Vivia-se em 1996 uma verdadeira Festa da Uva nesse campo, pois essa
comissão era formada, na sua maioria, por senadores que ou tinham sido
governadores ou que ambicionavam ser governadores de seus Estados.
Diante das dificuldades políticas de alterar esse quadro legal, o então
ministro das Comunicações, Sérgio Motta, sugeriu o caminho da
federalização das dívidas existentes, em condições favoráveis aos
devedores. Isso seria feito por meio de um contrato entre as partes,
aprovado nas Assembleias Legislativas de cada Estado, dando a esse
mecanismo as garantias de cumprimento de suas cláusulas dentro de um
arcabouço jurídico claro e definido na legislação brasileira. Mas uma
das cláusulas estabelecidas seria a proibição por 30 anos de novos
empréstimos.
Uma saída inteligente, tanto do ponto de vista legal como diante da
realidade política de nossa democracia. Os devedores teriam um grande
alívio no serviço da dívida, que pressionava seus Orçamentos, ao custo
de não mais se endividarem no futuro. Como os políticos se movimentam
olhando para o presente, e não para futuro, a adesão à proposta do
governo federal foi total e entusiasmada.

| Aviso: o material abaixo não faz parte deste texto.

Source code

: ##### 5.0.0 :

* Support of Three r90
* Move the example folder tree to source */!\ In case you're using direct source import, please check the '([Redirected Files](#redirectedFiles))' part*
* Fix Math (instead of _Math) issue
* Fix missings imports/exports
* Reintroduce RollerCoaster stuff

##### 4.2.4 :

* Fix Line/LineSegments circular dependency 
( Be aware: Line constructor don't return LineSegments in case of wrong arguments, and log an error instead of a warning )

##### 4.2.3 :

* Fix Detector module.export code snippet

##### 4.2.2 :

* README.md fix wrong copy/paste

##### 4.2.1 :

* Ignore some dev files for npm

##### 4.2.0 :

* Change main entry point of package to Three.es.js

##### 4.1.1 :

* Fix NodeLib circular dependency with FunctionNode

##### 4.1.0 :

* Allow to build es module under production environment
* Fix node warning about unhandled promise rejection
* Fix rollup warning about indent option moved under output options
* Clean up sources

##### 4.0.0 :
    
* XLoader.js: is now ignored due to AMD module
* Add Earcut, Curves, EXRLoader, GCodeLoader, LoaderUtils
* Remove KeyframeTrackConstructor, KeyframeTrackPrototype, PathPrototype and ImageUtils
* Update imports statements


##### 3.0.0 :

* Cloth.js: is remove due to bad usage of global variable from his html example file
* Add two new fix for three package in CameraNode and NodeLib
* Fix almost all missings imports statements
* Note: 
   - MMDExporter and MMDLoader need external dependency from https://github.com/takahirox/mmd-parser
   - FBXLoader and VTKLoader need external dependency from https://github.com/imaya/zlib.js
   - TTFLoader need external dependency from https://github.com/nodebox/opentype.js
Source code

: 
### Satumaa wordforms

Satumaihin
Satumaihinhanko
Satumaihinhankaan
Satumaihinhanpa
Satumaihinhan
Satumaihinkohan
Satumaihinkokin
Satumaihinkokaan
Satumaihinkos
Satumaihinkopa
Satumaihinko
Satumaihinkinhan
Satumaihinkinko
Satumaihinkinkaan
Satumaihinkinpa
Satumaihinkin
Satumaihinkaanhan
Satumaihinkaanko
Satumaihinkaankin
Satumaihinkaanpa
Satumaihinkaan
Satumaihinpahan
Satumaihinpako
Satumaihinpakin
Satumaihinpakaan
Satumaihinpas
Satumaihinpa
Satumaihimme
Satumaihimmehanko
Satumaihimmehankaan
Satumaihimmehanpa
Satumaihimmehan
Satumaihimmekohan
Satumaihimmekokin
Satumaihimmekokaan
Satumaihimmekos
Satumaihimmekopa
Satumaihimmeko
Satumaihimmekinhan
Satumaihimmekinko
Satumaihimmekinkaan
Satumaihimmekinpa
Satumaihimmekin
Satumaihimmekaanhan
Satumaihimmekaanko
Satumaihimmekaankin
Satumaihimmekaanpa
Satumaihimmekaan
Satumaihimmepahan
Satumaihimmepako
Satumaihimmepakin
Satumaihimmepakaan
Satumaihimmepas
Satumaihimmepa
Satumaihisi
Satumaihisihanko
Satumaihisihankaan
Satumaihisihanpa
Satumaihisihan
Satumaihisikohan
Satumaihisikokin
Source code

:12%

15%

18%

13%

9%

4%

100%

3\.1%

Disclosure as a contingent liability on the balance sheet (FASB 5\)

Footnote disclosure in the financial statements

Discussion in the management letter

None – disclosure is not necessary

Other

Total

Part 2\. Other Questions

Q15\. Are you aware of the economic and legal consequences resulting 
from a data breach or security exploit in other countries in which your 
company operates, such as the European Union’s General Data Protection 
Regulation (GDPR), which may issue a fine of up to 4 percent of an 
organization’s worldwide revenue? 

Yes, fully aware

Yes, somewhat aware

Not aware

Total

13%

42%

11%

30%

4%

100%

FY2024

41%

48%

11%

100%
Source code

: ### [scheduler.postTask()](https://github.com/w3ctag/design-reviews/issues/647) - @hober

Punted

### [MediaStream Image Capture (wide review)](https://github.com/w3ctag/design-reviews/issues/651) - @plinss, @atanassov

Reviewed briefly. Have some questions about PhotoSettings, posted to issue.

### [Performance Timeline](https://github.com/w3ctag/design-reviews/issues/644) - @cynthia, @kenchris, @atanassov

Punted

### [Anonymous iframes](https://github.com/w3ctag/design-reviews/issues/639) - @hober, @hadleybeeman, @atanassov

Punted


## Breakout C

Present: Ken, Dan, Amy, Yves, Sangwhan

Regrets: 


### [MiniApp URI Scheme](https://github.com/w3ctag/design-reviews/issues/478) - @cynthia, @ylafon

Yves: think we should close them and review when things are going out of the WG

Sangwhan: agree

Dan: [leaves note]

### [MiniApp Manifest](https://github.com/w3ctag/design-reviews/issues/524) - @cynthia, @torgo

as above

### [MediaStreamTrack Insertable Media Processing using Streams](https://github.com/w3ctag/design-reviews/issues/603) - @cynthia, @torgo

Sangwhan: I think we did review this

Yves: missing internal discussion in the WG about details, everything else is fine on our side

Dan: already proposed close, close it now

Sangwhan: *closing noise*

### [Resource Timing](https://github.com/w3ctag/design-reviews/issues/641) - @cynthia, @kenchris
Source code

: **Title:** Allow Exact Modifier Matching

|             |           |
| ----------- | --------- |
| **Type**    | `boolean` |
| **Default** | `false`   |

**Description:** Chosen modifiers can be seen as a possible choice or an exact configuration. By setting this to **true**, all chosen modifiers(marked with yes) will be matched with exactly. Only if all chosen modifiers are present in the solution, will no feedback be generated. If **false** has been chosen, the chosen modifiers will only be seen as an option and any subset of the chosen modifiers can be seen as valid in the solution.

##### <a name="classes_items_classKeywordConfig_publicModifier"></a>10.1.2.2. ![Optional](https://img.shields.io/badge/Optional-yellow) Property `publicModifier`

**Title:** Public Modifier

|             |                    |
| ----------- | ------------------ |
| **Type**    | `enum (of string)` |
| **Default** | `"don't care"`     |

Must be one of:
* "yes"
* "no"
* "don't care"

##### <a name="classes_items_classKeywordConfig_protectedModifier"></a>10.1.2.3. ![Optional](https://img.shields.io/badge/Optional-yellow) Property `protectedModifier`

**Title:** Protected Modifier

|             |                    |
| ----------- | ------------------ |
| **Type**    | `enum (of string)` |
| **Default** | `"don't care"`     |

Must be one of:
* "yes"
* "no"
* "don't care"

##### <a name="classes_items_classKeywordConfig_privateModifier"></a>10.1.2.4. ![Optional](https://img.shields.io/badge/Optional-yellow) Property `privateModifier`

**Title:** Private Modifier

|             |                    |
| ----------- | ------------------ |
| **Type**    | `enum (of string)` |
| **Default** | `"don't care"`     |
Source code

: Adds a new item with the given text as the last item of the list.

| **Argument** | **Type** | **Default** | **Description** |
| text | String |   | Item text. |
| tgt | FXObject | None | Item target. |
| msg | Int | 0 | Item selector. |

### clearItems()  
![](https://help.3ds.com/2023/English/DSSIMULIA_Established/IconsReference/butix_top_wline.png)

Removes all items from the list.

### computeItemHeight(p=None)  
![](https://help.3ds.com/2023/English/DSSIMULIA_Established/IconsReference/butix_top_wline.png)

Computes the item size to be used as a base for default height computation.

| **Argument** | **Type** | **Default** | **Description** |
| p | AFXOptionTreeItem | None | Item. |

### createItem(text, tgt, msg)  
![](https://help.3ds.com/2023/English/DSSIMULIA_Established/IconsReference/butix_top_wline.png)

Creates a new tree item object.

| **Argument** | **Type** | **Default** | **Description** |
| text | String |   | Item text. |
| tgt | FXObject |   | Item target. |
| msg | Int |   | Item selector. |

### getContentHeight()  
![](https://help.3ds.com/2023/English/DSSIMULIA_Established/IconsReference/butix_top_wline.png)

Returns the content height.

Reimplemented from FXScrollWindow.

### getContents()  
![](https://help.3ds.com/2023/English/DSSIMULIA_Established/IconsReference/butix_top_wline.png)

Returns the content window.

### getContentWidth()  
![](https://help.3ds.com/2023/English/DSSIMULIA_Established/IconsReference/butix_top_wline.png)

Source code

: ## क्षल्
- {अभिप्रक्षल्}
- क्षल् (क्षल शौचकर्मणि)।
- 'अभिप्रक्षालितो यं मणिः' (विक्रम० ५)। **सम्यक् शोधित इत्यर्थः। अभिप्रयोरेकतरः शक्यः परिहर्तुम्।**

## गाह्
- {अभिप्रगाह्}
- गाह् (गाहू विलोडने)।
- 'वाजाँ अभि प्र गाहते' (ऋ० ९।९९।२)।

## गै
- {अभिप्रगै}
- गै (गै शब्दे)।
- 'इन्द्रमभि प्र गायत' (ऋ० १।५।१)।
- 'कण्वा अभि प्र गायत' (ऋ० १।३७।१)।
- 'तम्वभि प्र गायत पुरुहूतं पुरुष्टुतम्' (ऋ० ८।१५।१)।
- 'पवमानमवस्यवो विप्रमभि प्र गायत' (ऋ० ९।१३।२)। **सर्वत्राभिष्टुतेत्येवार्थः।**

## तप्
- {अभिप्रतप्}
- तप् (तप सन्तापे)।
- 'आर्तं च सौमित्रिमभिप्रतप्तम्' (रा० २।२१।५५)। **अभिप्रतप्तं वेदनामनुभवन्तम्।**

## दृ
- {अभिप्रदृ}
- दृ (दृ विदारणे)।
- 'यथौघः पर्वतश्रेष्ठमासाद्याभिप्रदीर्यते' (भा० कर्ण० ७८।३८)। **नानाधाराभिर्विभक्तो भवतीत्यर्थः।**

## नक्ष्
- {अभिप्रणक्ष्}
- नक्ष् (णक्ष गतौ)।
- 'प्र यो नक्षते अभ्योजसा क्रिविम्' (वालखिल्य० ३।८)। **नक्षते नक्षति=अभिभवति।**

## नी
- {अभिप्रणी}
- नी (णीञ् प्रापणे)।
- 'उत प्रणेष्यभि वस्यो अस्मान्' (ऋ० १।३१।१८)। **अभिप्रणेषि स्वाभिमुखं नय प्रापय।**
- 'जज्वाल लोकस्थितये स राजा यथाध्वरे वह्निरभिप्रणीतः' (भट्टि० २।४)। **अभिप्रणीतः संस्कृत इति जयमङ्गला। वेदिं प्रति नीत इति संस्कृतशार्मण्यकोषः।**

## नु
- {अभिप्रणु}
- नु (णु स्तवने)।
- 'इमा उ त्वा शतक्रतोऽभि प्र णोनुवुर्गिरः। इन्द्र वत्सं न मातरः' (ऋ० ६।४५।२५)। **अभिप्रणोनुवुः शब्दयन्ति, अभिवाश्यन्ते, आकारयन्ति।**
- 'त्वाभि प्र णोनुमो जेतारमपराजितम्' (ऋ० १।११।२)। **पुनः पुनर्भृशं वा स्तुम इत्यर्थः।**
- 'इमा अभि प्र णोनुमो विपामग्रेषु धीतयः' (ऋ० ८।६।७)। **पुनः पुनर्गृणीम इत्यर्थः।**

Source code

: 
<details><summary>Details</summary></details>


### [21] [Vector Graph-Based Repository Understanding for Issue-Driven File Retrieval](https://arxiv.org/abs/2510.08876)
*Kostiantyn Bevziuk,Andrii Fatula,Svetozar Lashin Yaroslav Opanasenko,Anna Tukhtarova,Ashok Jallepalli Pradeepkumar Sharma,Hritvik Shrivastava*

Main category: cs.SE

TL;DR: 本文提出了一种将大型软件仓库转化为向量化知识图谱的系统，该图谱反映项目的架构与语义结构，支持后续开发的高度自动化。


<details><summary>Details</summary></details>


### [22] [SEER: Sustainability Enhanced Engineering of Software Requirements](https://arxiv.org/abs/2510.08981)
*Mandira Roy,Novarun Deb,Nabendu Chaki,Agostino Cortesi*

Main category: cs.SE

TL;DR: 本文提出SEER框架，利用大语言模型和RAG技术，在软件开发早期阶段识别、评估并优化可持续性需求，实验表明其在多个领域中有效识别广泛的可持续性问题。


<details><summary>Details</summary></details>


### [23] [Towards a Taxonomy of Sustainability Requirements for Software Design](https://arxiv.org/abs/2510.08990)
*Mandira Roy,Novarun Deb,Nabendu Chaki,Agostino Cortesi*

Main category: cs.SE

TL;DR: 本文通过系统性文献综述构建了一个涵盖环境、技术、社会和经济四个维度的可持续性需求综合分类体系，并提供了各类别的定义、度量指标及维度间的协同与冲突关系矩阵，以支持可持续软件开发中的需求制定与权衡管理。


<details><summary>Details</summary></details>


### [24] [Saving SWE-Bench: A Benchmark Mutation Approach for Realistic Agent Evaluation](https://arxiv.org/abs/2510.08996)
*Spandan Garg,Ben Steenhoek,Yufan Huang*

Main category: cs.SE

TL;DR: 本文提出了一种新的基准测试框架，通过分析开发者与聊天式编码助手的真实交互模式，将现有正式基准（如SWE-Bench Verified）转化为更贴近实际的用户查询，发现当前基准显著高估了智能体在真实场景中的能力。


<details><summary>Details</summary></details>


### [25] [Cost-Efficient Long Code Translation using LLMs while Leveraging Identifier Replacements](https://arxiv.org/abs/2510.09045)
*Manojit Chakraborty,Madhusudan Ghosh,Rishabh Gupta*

Para fazer a federalização das dívidas ainda mais palatável, aos olhos
dos governadores de então, foi criado um programa no BNDES para
antecipar recursos de futuras privatizações de empresas públicas de
propriedade dos Estados, principalmente nas áreas elétrica e bancária.
Com isso adicionava-se à chamada responsabilidade fiscal de Estados e
municípios uma lufada de responsabilidade econômica e financeira em
estatais importantes.
O sucesso da adesão voluntária à federalização das dívidas estaduais foi
um dos pilares mais importantes para que, algum tempo depois, o
Congresso aprovasse o arcabouço definitivo das regras de gestão fiscal
no Brasil de hoje. Para medir esse sucesso, basta olhar para os
Orçamentos dos Estados brasileiros nestes 18 anos que nos separam
daquele momento.
Mas, por um erro cometido pelo Ministério da Fazenda, os juros cobrados
na renegociação foram elevados demais, o que fez com que os saldos
devedores das novas dívidas, mesmo com os pagamentos anuais realizados,
crescessem de forma insuportável.
Por isso a questão da renegociação das condições pactuadas em 1997
passou a fazer parte das pautas de reivindicações da classe política já
há alguns anos. Uma obra quase perfeita ficou assim maculada pela visão
eminentemente financeira da equipe de Malan.
Hoje, nas condições de fraqueza do Executivo, as tensões acumuladas ao
longo dos anos pelo custo excessivo da dívida federalizada desembocaram
no projeto de lei aprovado que corrige seu saldo devedor. Com isso o
Tesouro Nacional terá uma perda significativa tanto no fluxo anual de
recebimentos daqui para a frente como no volume de ativos a receber e
que é descontado do total da dívida pública federal.